**Consigne a**.
Restituez sous forme de liste JSON de chaînes, à raison d'une chaîne par ligne, les lignes des enregistrements allant de leur début jusqu'à la ligne contenant "менеджера, ответственного за", celle-ci comprise. Omettez les lignes vides et les images.

**Texte à analyser**.
____________
J'obtins de l'accompagner comme dessinateur ; on me demanda
deux heures pour faire tous mes préparatifs de
voyage, c'est-à-dire acheter un pantalon de peau de
daim, deux chemises de laine, un revolver et une carabine,
et je m'embarquai sur le steamboat Iowa, au milieu d'une
cohue et d'un brouhaha des plus étourdissants.
Les nombreux amis des passagers nous accablaient d'une
grêle d'oranges et poussaient des hourras
frénétiques, les maures d'équipage
frappaient les matelots ivres, on se disputait et on jurait
en toutes sortes de langues de l'ancien et du nouveau monde,
au milieu des sifflements aigus et des grondements sourds de
notre puissante machine, dont la vapeur nous enveloppait
d'un nuage épais.
l'Iowa,
steamer sur le Missouri
On sait que
les steamboats américains ne ressemblent en rien aux
chétives embarcations de nos rivières. Ce sont
d'immenses constructions à 3 étages,
surmontées de 2 énormes cheminées, de
véritables caravansérails où le
voyageur trouve tout le luxe et le confortable d'un
hôtel de première classe. Aussi une dame de
Saint-Louis, voulant donner une haute idée d'une
maison meublée et décorée avec luxe,
disait : "C'est presque aussi beau qu'un steamboat
!"
Nous
étions 200 passagers environ, la plus grande partie
passagers d'entre pont, pauvres aventuriers engagés
pour un an à la Compagnie Américaine, qui fait
le commerce des pelleteries du Far-West. Il y avait des
types de tous les pays du monde : Parisiens barbus, les uns
victimes des évènements politiques, les autres
déserteurs de la colonie de Cabet ; Danois,
Allemands, Espagnols, Anglais, Irlandais, nègres,
mulâtres, Indiens et métis. Les plus nombreux,
cependant, étaient les Canadiens : doués d'une
constitution de fer, habitués aux voyages et aux
dangers, ce sont d'excellents chasseurs et des coureurs
d'aventures infatigables.
____________
**Enregistrements fournis**.
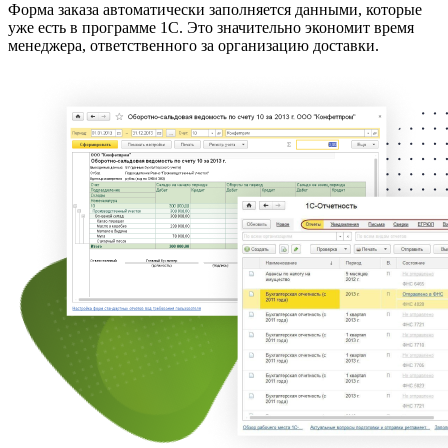
Форма заказа автоматически заполняется данными, которые
уже есть в программе 1С. Это значительно экономит время
менеджера, ответственного за организацию доставки.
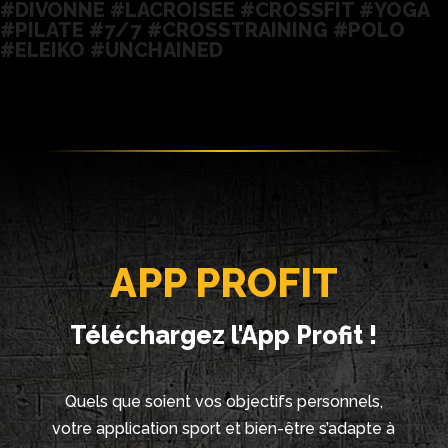
#DIVONNE #LACROISEE #CROSSFIT #YOGA
#PILATE #7/7 #CROSSTRAINING #POLO
#ELEIKO #UNCHAINED
APP PROFIT
Téléchargez l'App Profit !
Quels que soient vos objectifs personnels,
votre application sport et bien-être s’adapte à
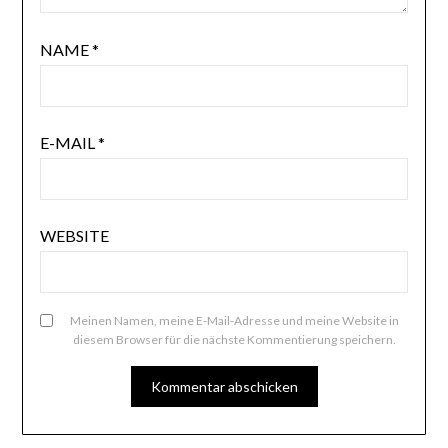
NAME
*
E-MAIL
*
WEBSITE
Meinen Namen, meine E-Mail-Adresse und meine Website in
diesem Browser für die nächste Kommentierung speichern.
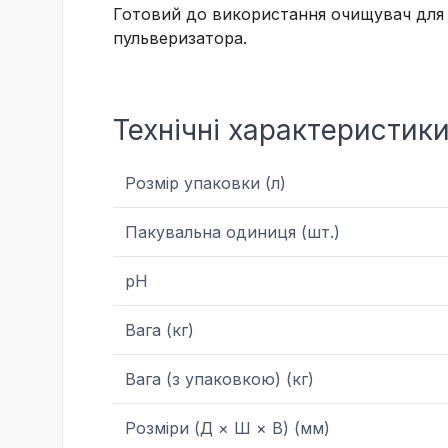
Готовий до використання очищувач для с
пульверизатора.
Технічні характеристик
Розмір упаковки (л)
Пакувальна одиниця (шт.)
pH
Вага (кг)
Вага (з упаковкою) (кг)
Розміри (Д × Ш × В) (мм)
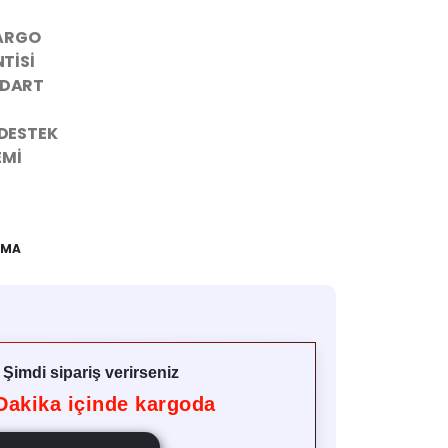
KARGO
TİSİ
NDART
 DESTEK
EMİ
KMA
ü
Şimdi sipariş verirseniz
akika içinde kargoda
____________
**Consigne b**.
Citez fidèlement le passage du récit de voyage compris entre "J'obtins de l'accompagner" et "des plus étourdissants.", bornes incluses.

**Corrigé détaillé a**.
[
  "Форма заказа автоматически заполняется данными, которые",
  "уже есть в программе 1С. Это значительно экономит время",
  "менеджера, ответственного за организацию доставки."
]

**Corrigé détaillé b**.
J'obtins de l'accompagner comme dessinateur ; on me demanda
deux heures pour faire tous mes préparatifs de
voyage, c'est-à-dire acheter un pantalon de peau de
daim, deux chemises de laine, un revolver et une carabine,
et je m'embarquai sur le steamboat Iowa, au milieu d'une
cohue et d'un brouhaha des plus étourdissants.